Group 2: sympathetic stimulation before and during infusion of an NPY Y1 receptor antagonist This protocol was performed in seven rats (mean ±s.d., body mass 213 ± 11 g). The protocol was essentially the same as for Group 1, except that when the responses to all three patterns of sympathetic stimulation had been tested in normoxia and during hypoxia, the animal was allowed to recover in normoxia for at least 10–15 min and then the NPY Y1 receptor antagonist BIBP 3226 (Sigma, UK) was infused through the caudal ventral artery at a rate of 10 μg kg−1 min−1. Responses evoked in normoxia, and in acute hypoxia were then re-tested as described above. This regime for administration of BIBP 3226 was shown in a previous study on the rat to selectively reduce the facilitation produced by NPY of peripheral vasoconstrictor responses evoked by α1-adrenoceptor stimulation (Bischoff et al. 1997). Further, in a pilot study on four rats, we found that administration of Leu-Pro NPY (a Y1 agonist) at 128 μg kg−1 increased ABP by 32 ± 3 mmHg. This was completely abolished by the above regime of BIBP 3226 administration.

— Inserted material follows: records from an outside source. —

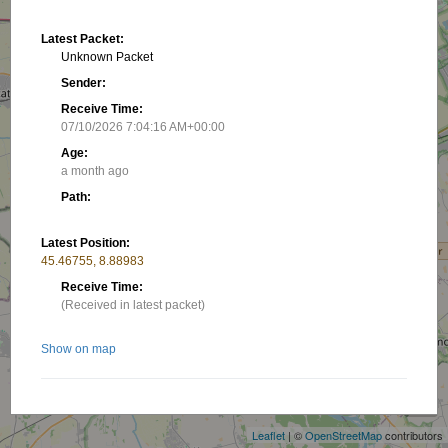
Latest Packet:
Unknown Packet
Sender:
Receive Time:
07/10/2026 7:04:16 AM+00:00
Age:
a month ago
Path:
Latest Position:
45.46755, 8.88983
Receive Time:
(Received in latest packet)
Show on map
+
−
Related stations/objects:
Leaflet
| ©
OpenStreetMap
contributors
IW2DRM-10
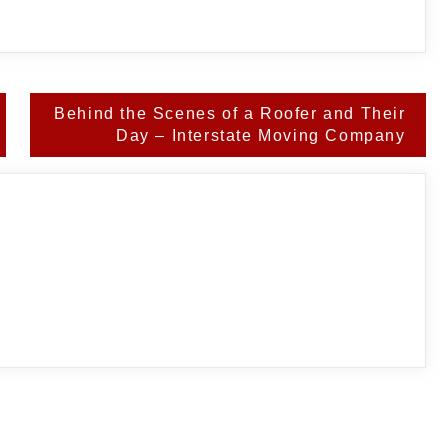
Behind the Scenes of a Roofer and Their
Day – Interstate Moving Company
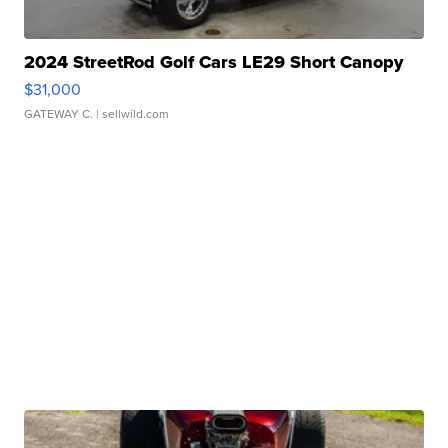
2024 StreetRod Golf Cars LE29 Short Canopy
$31,000
GATEWAY C.
| sellwild.com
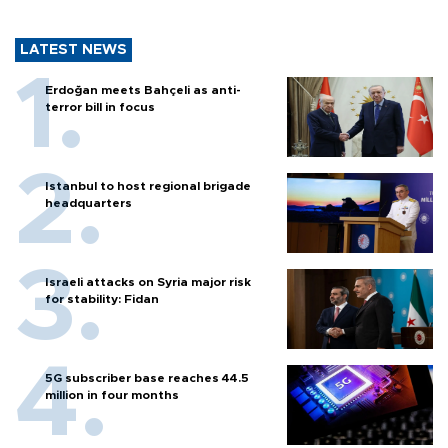
LATEST NEWS
Erdoğan meets Bahçeli as anti-
terror bill in focus
Istanbul to host regional brigade
headquarters
Israeli attacks on Syria major risk
for stability: Fidan
5G subscriber base reaches 44.5
million in four months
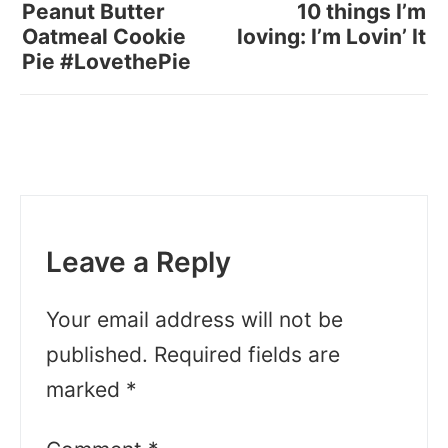
Peanut Butter
10 things I’m
Oatmeal Cookie
loving: I’m Lovin’ It
Pie #LovethePie
Leave a Reply
Your email address will not be
published.
Required fields are
marked
*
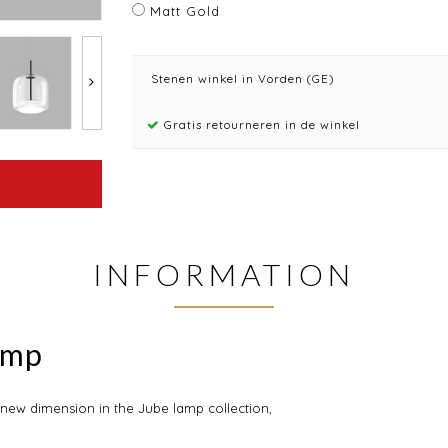
Matt Gold
Stenen winkel in Vorden (GE)
Gratis retourneren in de winkel
INFORMATION
amp
 new dimension in the Jube lamp collection,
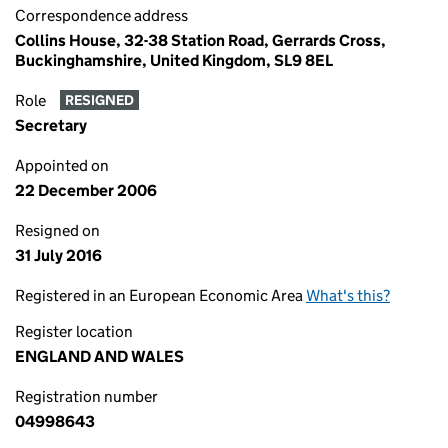
Correspondence address
Collins House, 32-38 Station Road, Gerrards Cross,
Buckinghamshire, United Kingdom, SL9 8EL
Role
RESIGNED
Secretary
Appointed on
22 December 2006
Resigned on
31 July 2016
Registered in an European Economic Area
What's this?
Register location
ENGLAND AND WALES
Registration number
04998643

All data are expressed as mean ±s.e.m. Data were analysed as described in Coney & Marshall (2003). Thus, FVR (mmHg ml−1 min) was computed on-line by the division of ABP by FBF and the size of the constrictor response to sympathetic stimulation was calculated by subtracting the integral of baseline FVR calculated from the 1 min preceding the stimulus, from the integral of FVR measured during the 1 min stimulus. The integrated constrictor response was expressed in arbitrary resistance units (RU). This allowed comparison between responses evoked by different patterns of stimulation as well as between responses evoked from different baseline values of FVR, i.e. during normoxia and hypoxia. Differences in baseline and in integrated FVR before and after each antagonist were determined by repeated measures ANOVA followed by Student–Newman–Keuls post hoc test if P < 0.05.